Boom dei film italiani

Il mercato cinematografico italiano va davvero molto bene anche con meno sostegno pubblico, ma sicuramente grazie alle incentivazioni fiscali a favore del settore come ad esempio il tax credit. Il consuntivo 2010 presentato di recente all’Anica e’ infatti tutto in positivo, soprattutto per ciò che riguarda il cinema italiano. Unici elementi scarsi di questa squadra vincente, che vede dati straordinari come un +11% di presenze e +17,9% di incassi, è il cinema d’autore, uno degli anelli svantaggiati da questa congiuntura produttiva che poco si interessa della qualita’, e l’accoglienza in tv del cinema, poco premiante in quanto ad ascolti nonostante l’aumento dei passaggi nelle reti (in realta’ quasi sempre in orari poco favorevoli). A stravincere, invece, e’ la commedia. Un esempio su tutti: per trovare nell’anno trascorso un film non commedia tra gli italiani che hanno incassato piu’ di 3 milioni bisogna arrivare al quindicesimo posto con ‘La solitudine dei numeri primi’. La classifica che vede in testa ‘Benvenuti al Sud’ seguito da ‘Io, loro e Lara’ e da ‘Natale in Sud Africa’.

Un’annata vincente, quella del 2010, anche grazie al fatto che e’ stato il primo anno completo di vera diffusione della tecnologia di proiezione digitale in 3D. Un aspetto che pero’ giustifica solo in parte l’impennata al box office. Non e’ stato infatti il solo prezzo maggiorato del biglietto in 3D a fare la differenza, visto che l’aumento dei biglietti venduti e’ trasversale a tutte le tipologie di film.
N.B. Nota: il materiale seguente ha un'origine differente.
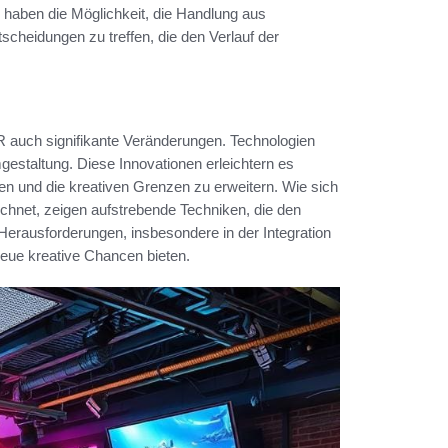
haben die Möglichkeit, die Handlung aus
scheidungen zu treffen, die den Verlauf der
R auch signifikante Veränderungen. Technologien
estaltung. Diese Innovationen erleichtern es
n und die kreativen Grenzen zu erweitern. Wie sich
chnet, zeigen aufstrebende Techniken, die den
 Herausforderungen, insbesondere in der Integration
neue kreative Chancen bieten.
Per quanto riguarda la produzione, nel 2010 il numero di film prodotti e’ tornato a salire, dopo il calo congiunturale del 2009: 141 titoli (comprese coproduzioni), rispetto ai 131 del 2009 e ai 154 del 2008. Sono in particolare aumentati, in termini di numero di film prodotti, i titoli di produzione 100% italiana (114 rispetto ai 97 del 2009), mentre le coproduzioni hanno visto una leggera flessione (27 rispetto alle 34 dell’anno precedente). Quanto all’andamento complessivo, il box office totale nel 2010 (dato Cinetel) e’ stato di 734,2 milioni di euro, per 109,9 milioni di biglietti venduti; il dato ‘presenze’ fa segnare cosi’ un +11% e l’incasso un +17,9%. La quota di mercato dei film italiani riprende il valore già molto positivo del 2008: 27,3% (5 punti percentuali in piú rispetto al 2009.

La top 20 dei film usciti dal 1 gennaio 2010 (incassi Cinetel fino al 31 dicembre) vede la presenza di otto titoli italiani, il primo dei quali al terzo posto assoluto (‘Benvenuti al Sud’ con 29,7 milioni di euro), di 11 film statunitensi e di 1 film britannico. Gli investimenti privati nel 2010 sono aumentati rispetto all’anno precedente (277 contro 258 milioni nel 2009, pari a +7,3%) mentre hanno continuato a ridursi gli investimenti pubblici in produzione (35,4 milioni contro i 38 milioni del 2009), che gia’ aveva visto un investimento statale dimezzato rispetto ai 70,9 milioni del 2008), per un totale di 312,2 milioni di euro. La serie storica degli investimenti pubblici in cinema italiano (incluse coproduzioni) mostra una visibile e costante tendenza al secco ridimensionamento. La quota sul totale, scesa gia’ negli ultimi tre anni sotto la soglia del 20%, nel 2010 si ferma all’11,3%, il livello piu’ basso raggiunto negli anni. Per quanto riguarda l’esito delle delibere delle commissioni ministeriali 2010, nonostante i tagli, sono stati 111 film hanno ottenuto un contributo dello Stato, contro i 98 del 2009. Insomma il valore complessivo deliberato lo scorso anno di 27,4 milioni e’ stato spalmato su un numero di film piuttosto ampio, tra cui molti cortometraggi.